*Work required*:
Where pictures appear, omit them, and copy exactly only the lines from the start of the listing through the line containing "Left hand at", both included.

+-------+

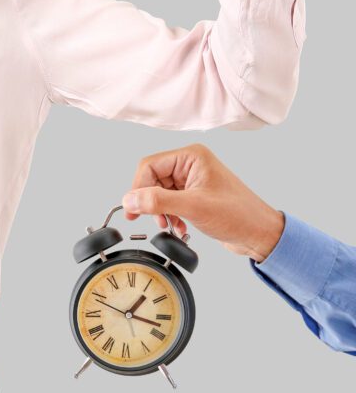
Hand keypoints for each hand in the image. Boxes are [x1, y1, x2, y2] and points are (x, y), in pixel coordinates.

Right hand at [122, 144, 285, 262]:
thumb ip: (158, 201)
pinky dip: (169, 215)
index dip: (138, 187)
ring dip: (160, 211)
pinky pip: (170, 202)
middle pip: (153, 179)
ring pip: (160, 192)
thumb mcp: (194, 207)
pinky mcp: (195, 195)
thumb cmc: (239, 216)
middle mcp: (190, 164)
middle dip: (151, 201)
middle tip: (148, 220)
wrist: (263, 235)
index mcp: (191, 156)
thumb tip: (129, 200)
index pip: (150, 165)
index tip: (132, 208)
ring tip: (168, 225)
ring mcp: (193, 180)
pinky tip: (177, 227)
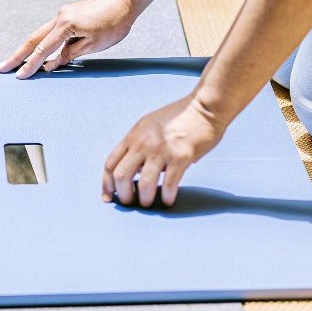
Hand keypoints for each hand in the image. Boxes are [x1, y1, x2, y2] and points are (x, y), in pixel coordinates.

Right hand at [0, 0, 137, 78]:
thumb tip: (52, 64)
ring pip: (41, 34)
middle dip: (17, 55)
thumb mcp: (93, 44)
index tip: (18, 76)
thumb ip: (70, 54)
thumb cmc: (114, 24)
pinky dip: (44, 43)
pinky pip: (52, 31)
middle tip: (2, 67)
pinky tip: (40, 53)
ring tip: (15, 61)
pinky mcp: (69, 14)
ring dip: (28, 49)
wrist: (125, 2)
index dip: (30, 65)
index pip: (43, 50)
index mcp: (66, 25)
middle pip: (34, 39)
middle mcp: (60, 17)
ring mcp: (63, 14)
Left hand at [102, 95, 226, 207]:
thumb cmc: (179, 118)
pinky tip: (169, 200)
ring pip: (144, 184)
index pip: (110, 163)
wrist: (205, 107)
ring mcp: (161, 150)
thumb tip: (136, 170)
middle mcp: (143, 143)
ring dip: (145, 200)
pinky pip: (169, 184)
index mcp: (133, 135)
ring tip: (149, 203)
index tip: (108, 197)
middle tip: (131, 202)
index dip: (106, 184)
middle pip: (121, 176)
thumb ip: (139, 145)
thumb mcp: (149, 126)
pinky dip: (167, 197)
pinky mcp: (181, 156)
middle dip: (123, 195)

+-------+

*Task result*:
Hand keypoints for each hand in the image. Boxes are [x1, y1, x2, y2] and points are (x, y), in pixel coordinates.

Right hand at [122, 144, 285, 262]:
thumb ip: (158, 201)
pinky dip: (169, 215)
index dip: (138, 187)
ring dip: (160, 211)
pinky pip: (170, 202)
middle pip: (153, 179)
ring pip: (160, 192)
thumb mcp: (194, 207)
pinky mcp: (195, 195)
thumb cmc: (239, 216)
middle mcp: (190, 164)
middle dip: (151, 201)
middle tip: (148, 220)
wrist: (263, 235)
index mcp: (191, 156)
thumb tip: (129, 200)
index pip: (150, 165)
index tip: (132, 208)
ring tip: (168, 225)
ring mcp: (193, 180)
pinky tip: (177, 227)
Hand keypoints for each hand in the image. Boxes are [x1, y1, x2, y2] and points are (x, y), in pixel coordinates.

Right hand at [0, 0, 137, 78]:
thumb tip: (52, 64)
ring pip: (41, 34)
middle dip: (17, 55)
thumb mcp: (93, 44)
index tip: (18, 76)
thumb ip: (70, 54)
thumb cmc: (114, 24)
pinky dip: (44, 43)
pinky pip: (52, 31)
middle tip: (2, 67)
pinky tip: (40, 53)
ring tip: (15, 61)
pinky mcp: (69, 14)
ring dip: (28, 49)
wrist: (125, 2)
index dip: (30, 65)
index pip: (43, 50)
index mcp: (66, 25)
middle pip: (34, 39)
middle mcp: (60, 17)
ring mcp: (63, 14)
Left hand at [102, 95, 226, 207]:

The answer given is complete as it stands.